Há quem defenda que um homem tem o direito de deixar escapar a data em que aconteceram as núpcias. Não que seja esse um direito líquido, muito menos que seja ele certo. Digamos que esteja enquadrado na categoria dos direitos adquiridos. Explico: o primeiro aniversário jamais pode ser esquecido. Jamais! Teoricamente, dentro do intervalo de um ano, ainda ferve nas veias o calor da paixão. Em seu nome, muitos fogos de artifício estarão posicionados para comemorar a data. Ignorar solenemente tal bateria é um pecado inominável, uma insensibilidade brutal, um desperdício ridículo. Do segundo até o quarto aniversário, com ou sem filhos, o lapso passa a ser incomum, mas já existe quem faça jus ao direito de mosquear.
Entre o sexto e o sétimo ano, em média, os homens começam gradativamente a obter um certo direito de esquecer a data que está impressa em baixo relevo no ouro da aliança. Sabe como é: muito trabalho, correria, responsabilidades… Futebol, música, pescarias, chopes, essas coisas de maridos. Com a atenção voltada mais para datas como as do vencimento do cartão de crédito, o prazo do imposto de renda ou a entrega de um relatório, os dias, semanas e meses se embaralham e, quando se vê, o dia chegou. Pior: chegou ontem. Muito pior: chegou semana passada. Aí bate a culpa… Porém, entre o décimo segundo e o décimo terceiro ano de matrimônio, se as falhas persistirem, a tal culpa acabará esquecida também.

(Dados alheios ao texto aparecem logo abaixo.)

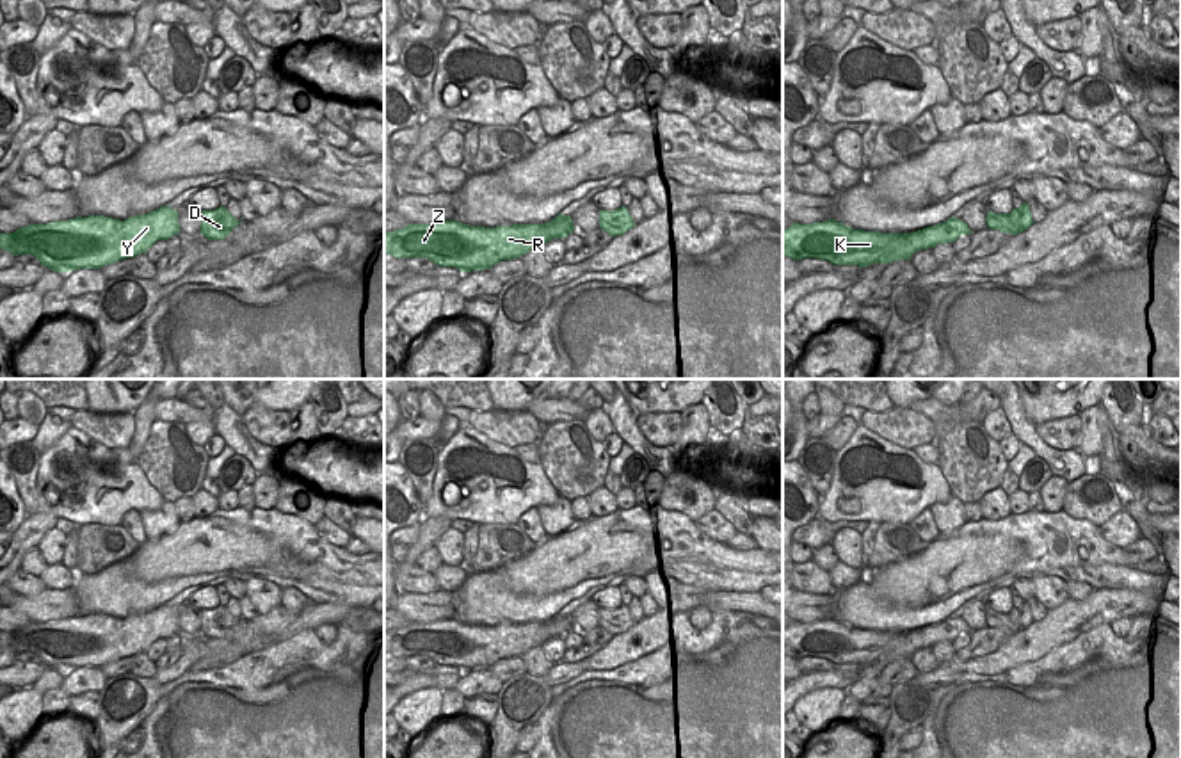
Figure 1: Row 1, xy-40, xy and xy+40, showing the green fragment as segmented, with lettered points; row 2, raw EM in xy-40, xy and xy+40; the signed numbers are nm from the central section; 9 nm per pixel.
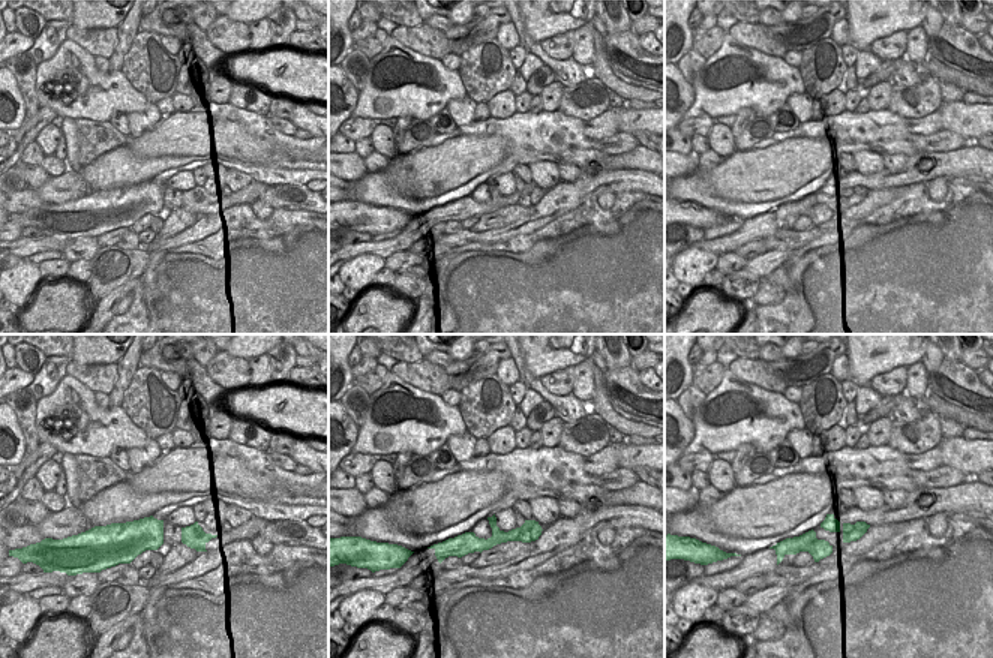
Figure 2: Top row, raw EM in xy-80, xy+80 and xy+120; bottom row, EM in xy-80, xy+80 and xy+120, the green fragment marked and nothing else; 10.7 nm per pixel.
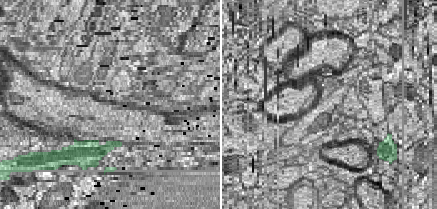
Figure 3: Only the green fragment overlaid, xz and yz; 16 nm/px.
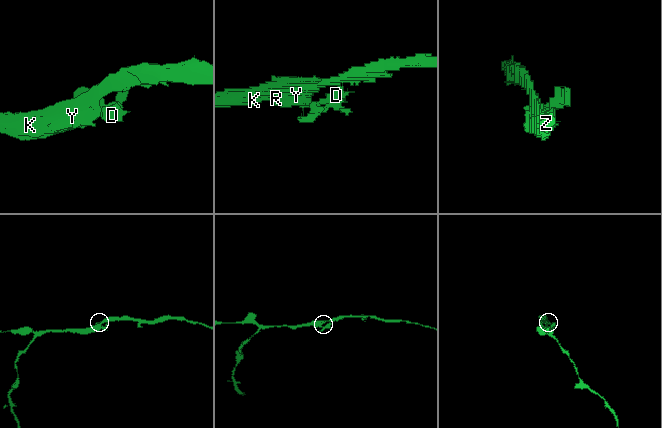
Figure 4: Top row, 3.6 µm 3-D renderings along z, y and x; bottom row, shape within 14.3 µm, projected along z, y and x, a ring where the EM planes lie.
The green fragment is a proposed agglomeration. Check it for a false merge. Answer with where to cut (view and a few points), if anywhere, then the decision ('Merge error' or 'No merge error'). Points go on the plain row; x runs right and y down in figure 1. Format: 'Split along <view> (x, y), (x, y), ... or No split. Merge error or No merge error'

Bom, mas se nós homens temos, ou adquirimos, o direito de esquecer a data de aniversário de casamento sem fazer disso um pecado mortal, nem por isso nos furtamos de alguns deveres. É nossa obrigação, claro, cobrar da esposa a razão pela qual ela abandonou um dos seus hábitos mais elementares: o de nos dar indiretas pouco antes do dia chegar. Ora, se ela jamais esquecerá a data, se ela sabe por tradição que corre o risco de ver o dia passar em branco, se ela conta com aquele jantar especial, por que atirar sobre nossos ombros toda a responsabilidade? Isso não faz o menor sentido! Nós crescemos assistindo nossas mães lembrando nossos pais de compromissos dessa natureza. Não é justo que, logo agora, não tenhamos mais esse direito. Devemos reclamar!

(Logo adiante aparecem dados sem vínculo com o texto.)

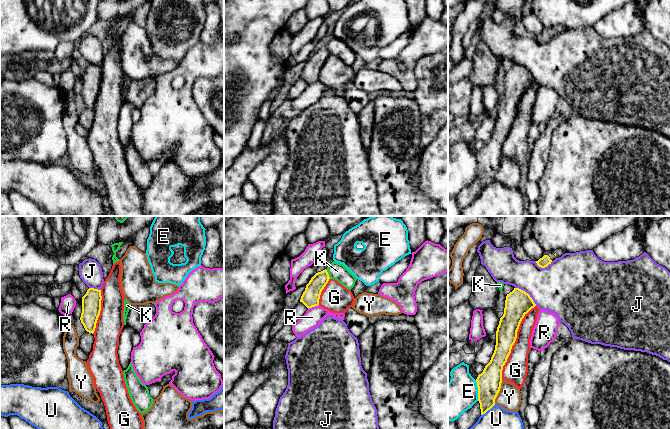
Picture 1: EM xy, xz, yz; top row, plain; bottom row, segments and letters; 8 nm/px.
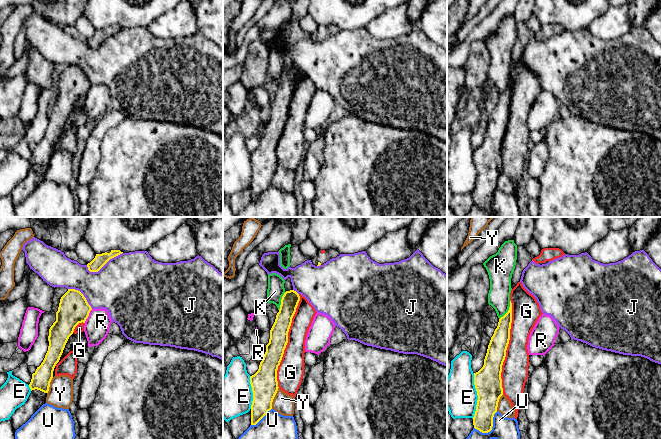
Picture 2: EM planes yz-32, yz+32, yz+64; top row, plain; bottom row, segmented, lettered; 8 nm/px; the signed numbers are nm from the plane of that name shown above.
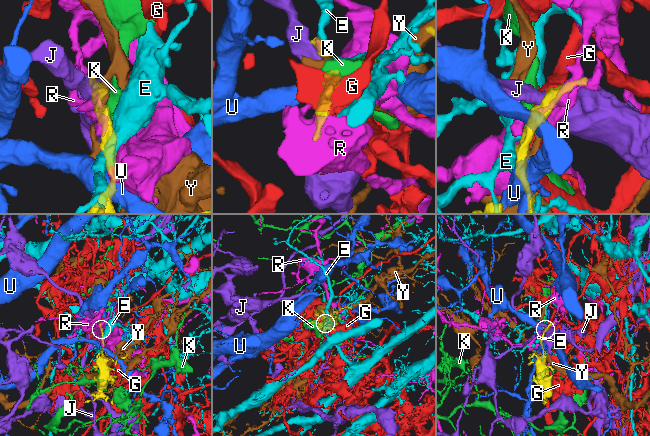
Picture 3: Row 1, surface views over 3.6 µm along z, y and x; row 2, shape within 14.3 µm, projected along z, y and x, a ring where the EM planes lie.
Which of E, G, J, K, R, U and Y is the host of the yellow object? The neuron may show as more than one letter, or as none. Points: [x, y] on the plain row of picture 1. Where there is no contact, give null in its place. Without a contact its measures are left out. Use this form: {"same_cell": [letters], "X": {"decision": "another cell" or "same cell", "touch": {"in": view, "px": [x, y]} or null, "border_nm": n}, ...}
{"same_cell": ["G"], "E": {"decision": "another cell", "touch": {"in": "yz", "px": [478, 166]}, "border_nm": 170}, "G": {"decision": "same cell", "touch": {"in": "yz", "px": [514, 118]}, "border_nm": 650}, "J": {"decision": "another cell", "touch": {"in": "yz", "px": [527, 69]}, "border_nm": 220}, "K": {"decision": "another cell", "touch": {"in": "xz", "px": [328, 50]}, "border_nm": 90}, "R": {"decision": "another cell", "touch": {"in": "xz", "px": [313, 82]}, "border_nm": 100}, "U": {"decision": "another cell", "touch": {"in": "yz", "px": [488, 185]}, "border_nm": 150}, "Y": {"decision": "another cell", "touch": {"in": "yz", "px": [499, 166]}, "border_nm": 220}}

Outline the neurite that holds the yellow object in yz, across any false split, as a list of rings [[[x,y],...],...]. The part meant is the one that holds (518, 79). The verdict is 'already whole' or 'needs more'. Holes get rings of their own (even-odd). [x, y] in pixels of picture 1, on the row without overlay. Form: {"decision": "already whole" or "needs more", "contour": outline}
{"decision": "needs more", "contour": [[[514,64],[507,70],[504,90],[496,107],[496,121],[490,138],[478,151],[481,191],[495,181],[503,156],[521,165],[528,148],[530,115],[540,85],[525,67]]]}

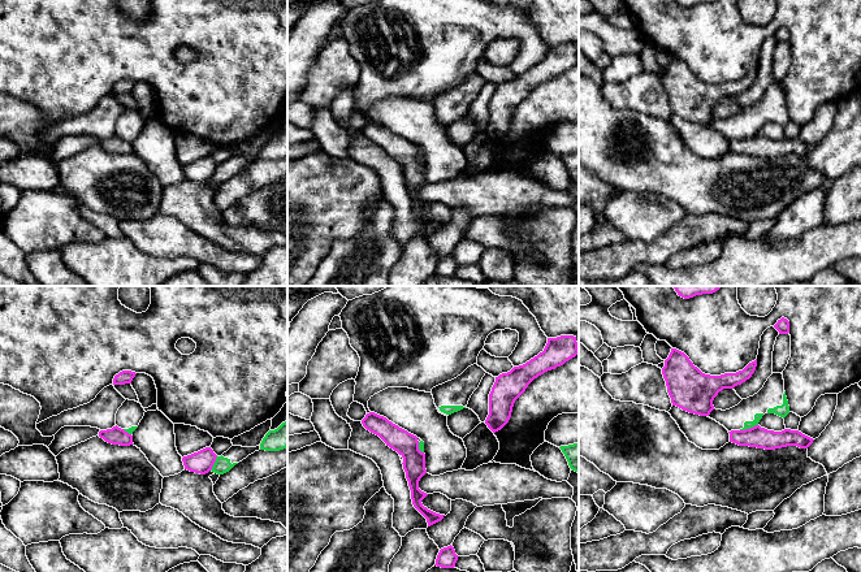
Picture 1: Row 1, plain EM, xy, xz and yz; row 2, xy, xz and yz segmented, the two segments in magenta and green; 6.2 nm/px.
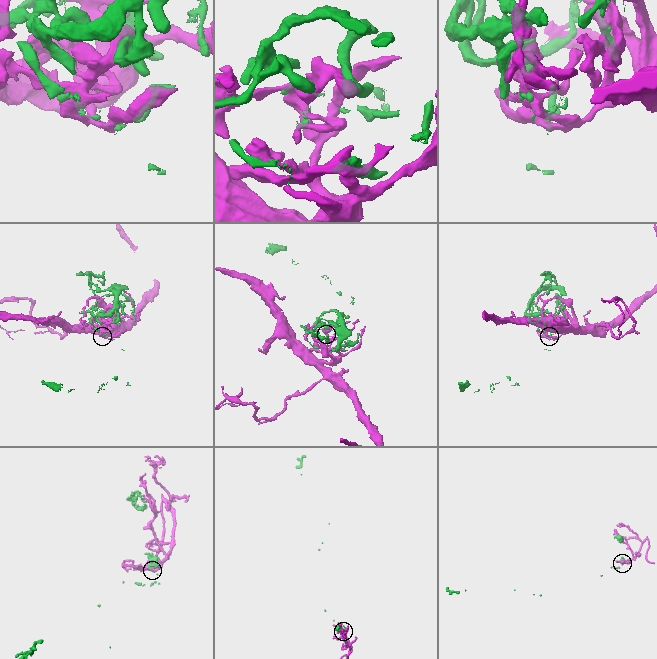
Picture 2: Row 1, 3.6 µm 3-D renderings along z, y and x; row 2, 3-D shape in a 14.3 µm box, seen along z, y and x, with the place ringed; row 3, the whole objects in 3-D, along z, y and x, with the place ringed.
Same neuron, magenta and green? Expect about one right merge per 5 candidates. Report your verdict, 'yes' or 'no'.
no

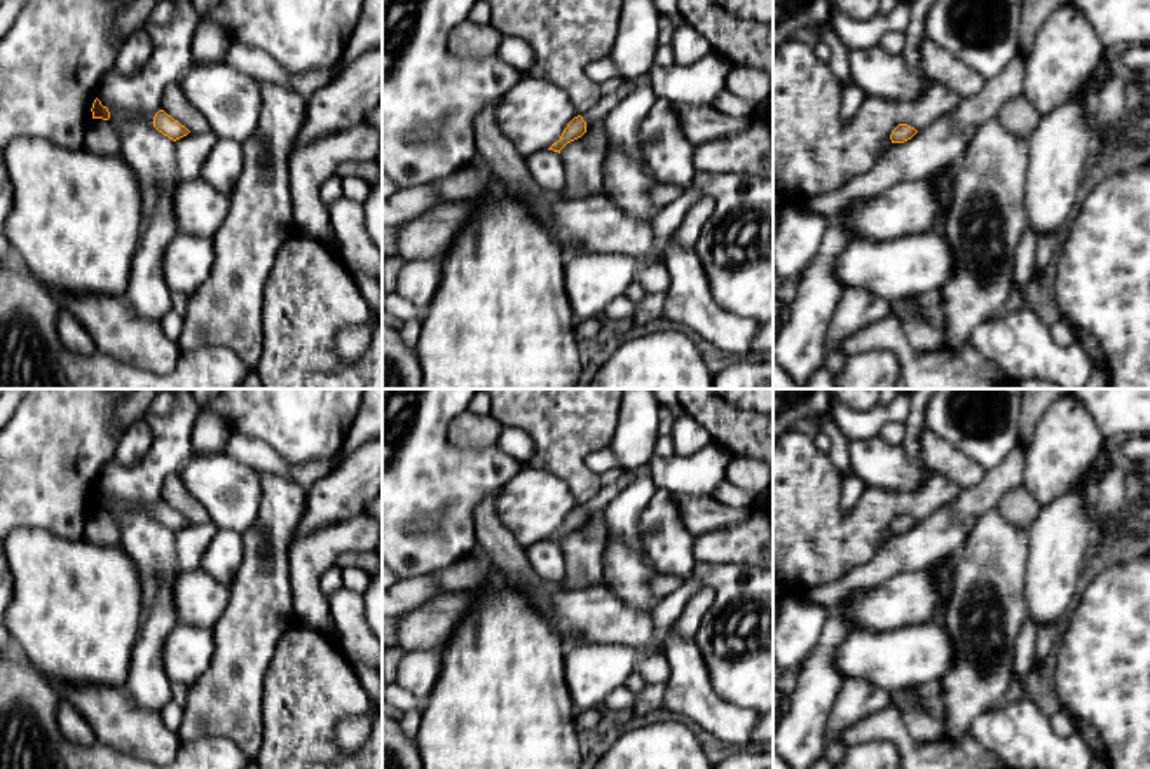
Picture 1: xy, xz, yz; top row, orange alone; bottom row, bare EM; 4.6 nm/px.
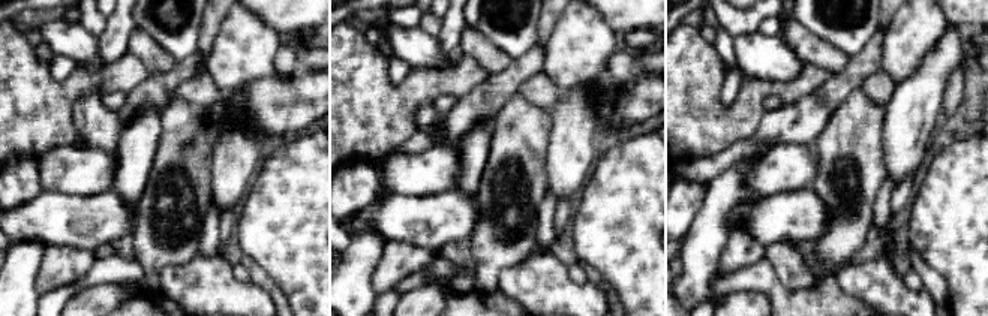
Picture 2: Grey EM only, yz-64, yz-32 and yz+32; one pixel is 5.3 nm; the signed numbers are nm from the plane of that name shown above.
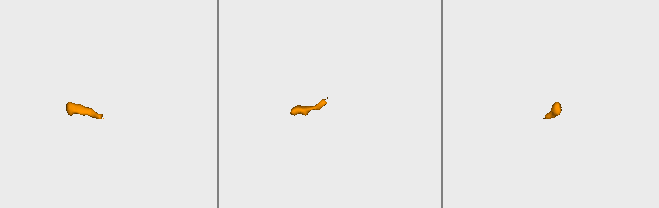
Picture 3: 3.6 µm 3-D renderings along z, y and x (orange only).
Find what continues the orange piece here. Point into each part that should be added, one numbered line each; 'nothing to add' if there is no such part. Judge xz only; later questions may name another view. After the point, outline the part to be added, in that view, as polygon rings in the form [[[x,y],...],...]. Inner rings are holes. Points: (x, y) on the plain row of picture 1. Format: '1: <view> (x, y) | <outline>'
1: xz (608, 492) | [[[649,464],[633,471],[625,471],[614,485],[602,485],[599,493],[583,506],[583,511],[588,514],[602,511],[639,474],[651,474]]]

Outro dever do homem é o de cuidar especialmente dos quinquênios (nossa, que falta faz o trema…). O quinto, o décimo, o décimo quinto aniversário de casamento, e assim por diante, pede um esforço extraordinário de atenção. Fica abolida a regra das dicas por uma razão sórdida: elas estarão nos testando e, por isso, pouco darão pistas sobre a proximidade da data. Também existe compromisso tácito de presentear a esposa com algo marcante a cada cinco anos. O momento não é bom? Deu um presentão ano passado? Acabamos de nos mudar? Azar o seu! Faça o possível, o impossível e, de preferência, faça uma surpresa. É injusto dizer que as mulheres servem-se da memória tão somente para o mal. As recordações funcionam às vezes para o bem, garanto. Por isso, outro dia maravilhoso e inesquecível contará muitos pontos na relação. Ou, Deus nos livre, no indesejado rompimento. Lembre-se disso.
A propósito, ao meu anjo, Feliz (nosso) Aniversário!